• **AIM**
Copy every line of the records below word for word, leaving out the pictures.

• **Data records**
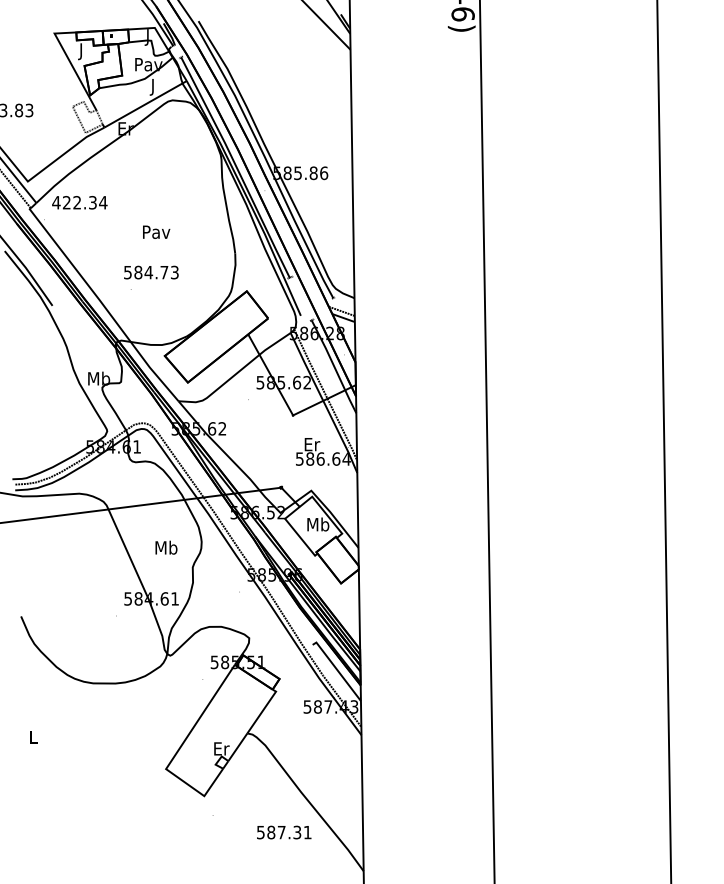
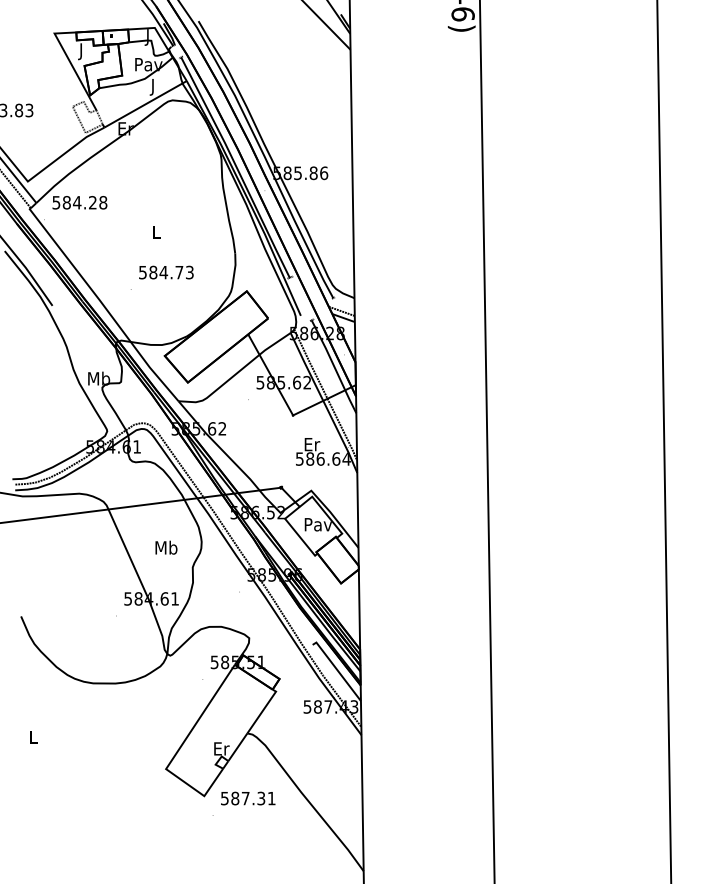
text at (79, 202): 422.34 -> 584.28
text at (156, 231): Pav -> L
text at (151, 272) position: (151, 272) -> (166, 272)
text at (317, 524): Mb -> Pav
text at (284, 832) position: (284, 832) -> (248, 798)
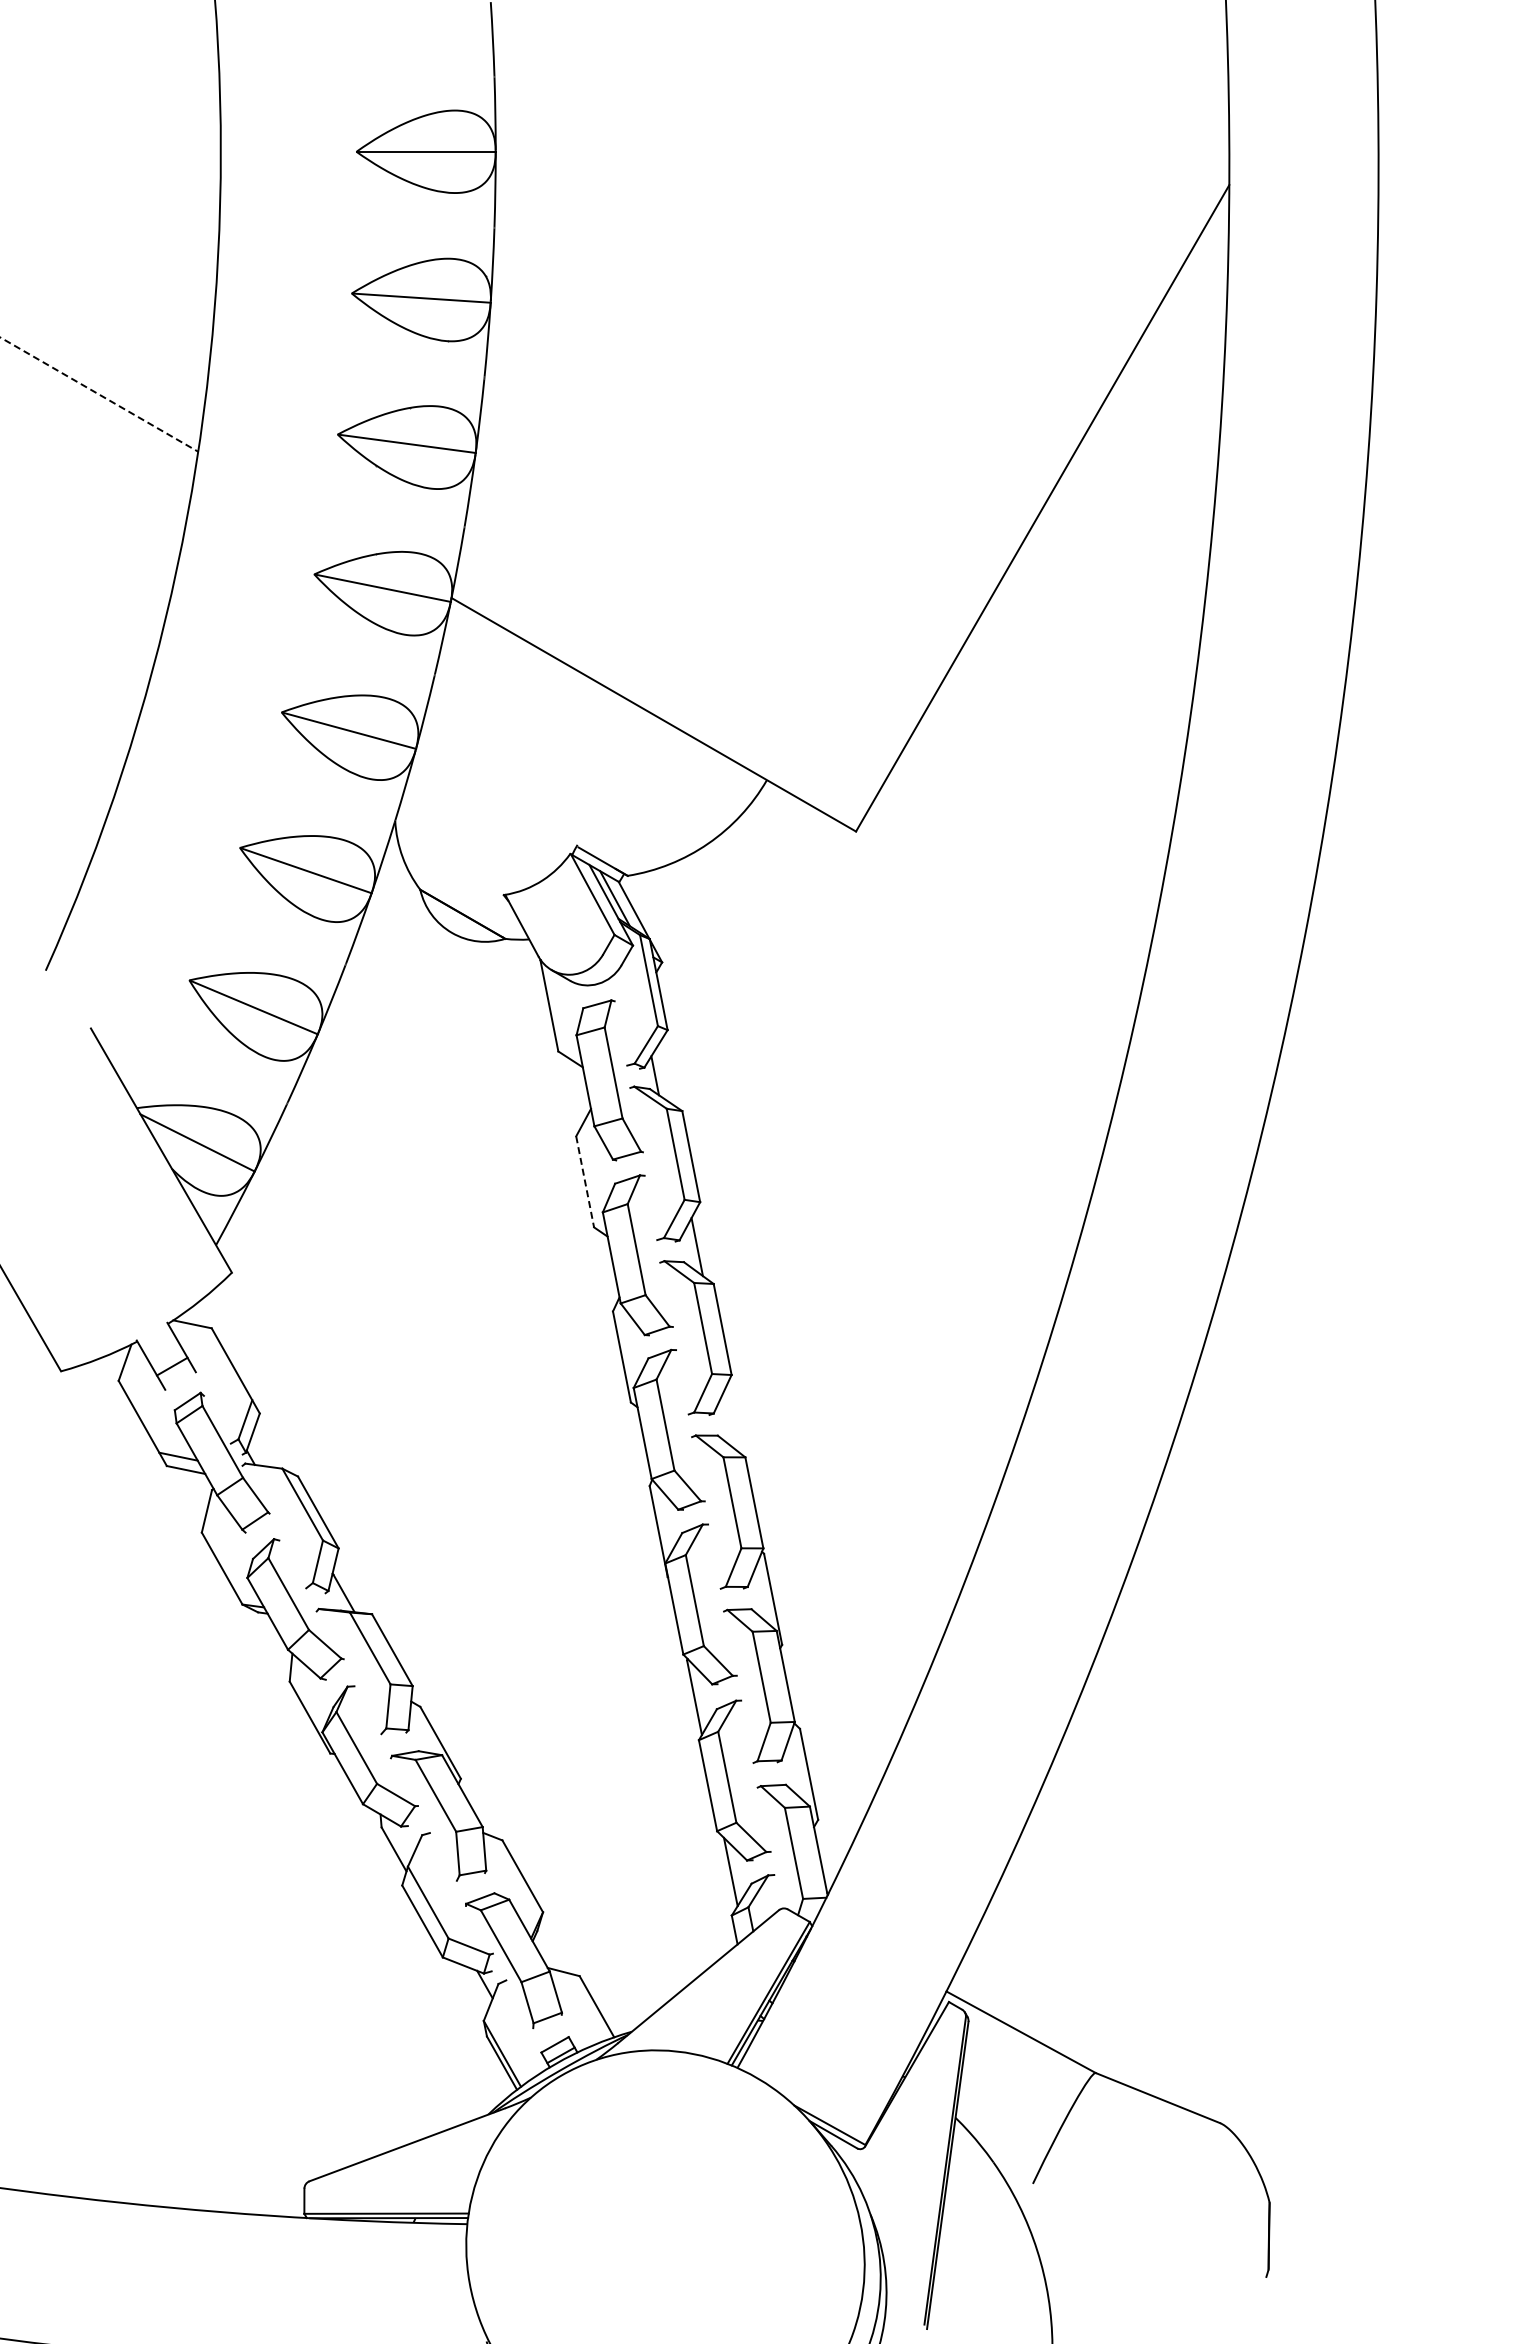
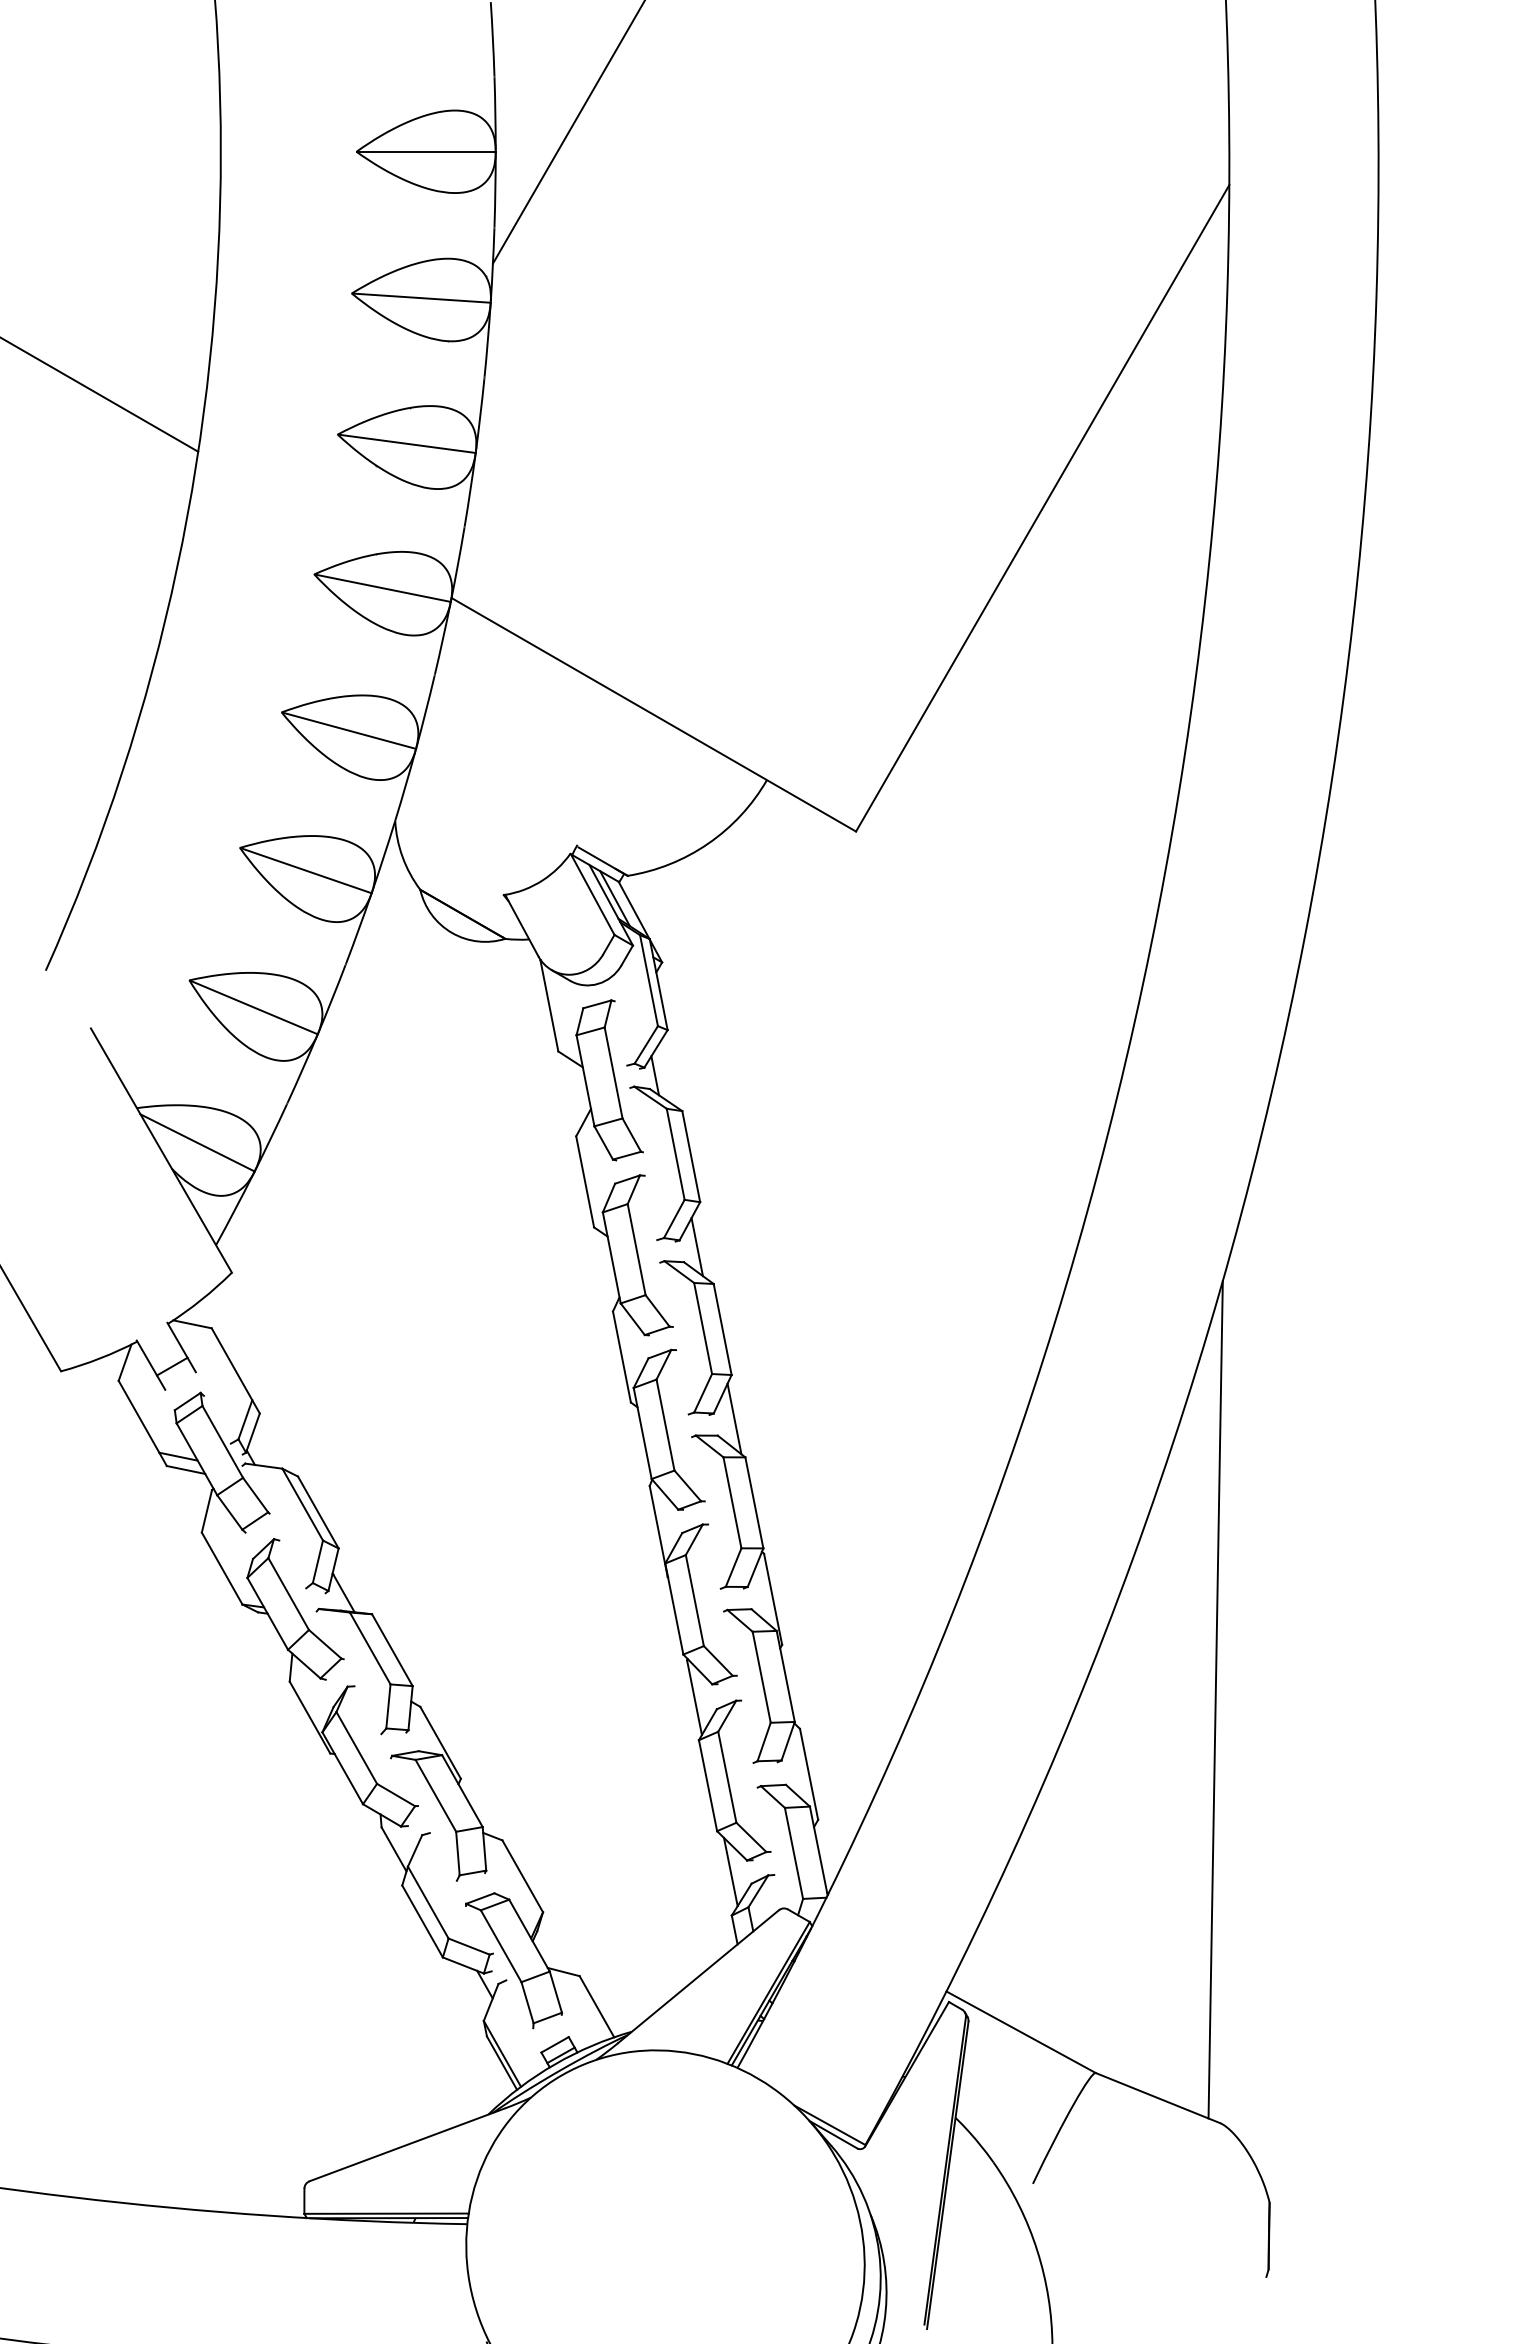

• **EXERCISE RESPONSE**
text at (79, 202): 422.34 -> 584.28
text at (156, 231): Pav -> L
text at (151, 272) position: (151, 272) -> (166, 272)
text at (317, 524): Mb -> Pav
text at (284, 832) position: (284, 832) -> (248, 798)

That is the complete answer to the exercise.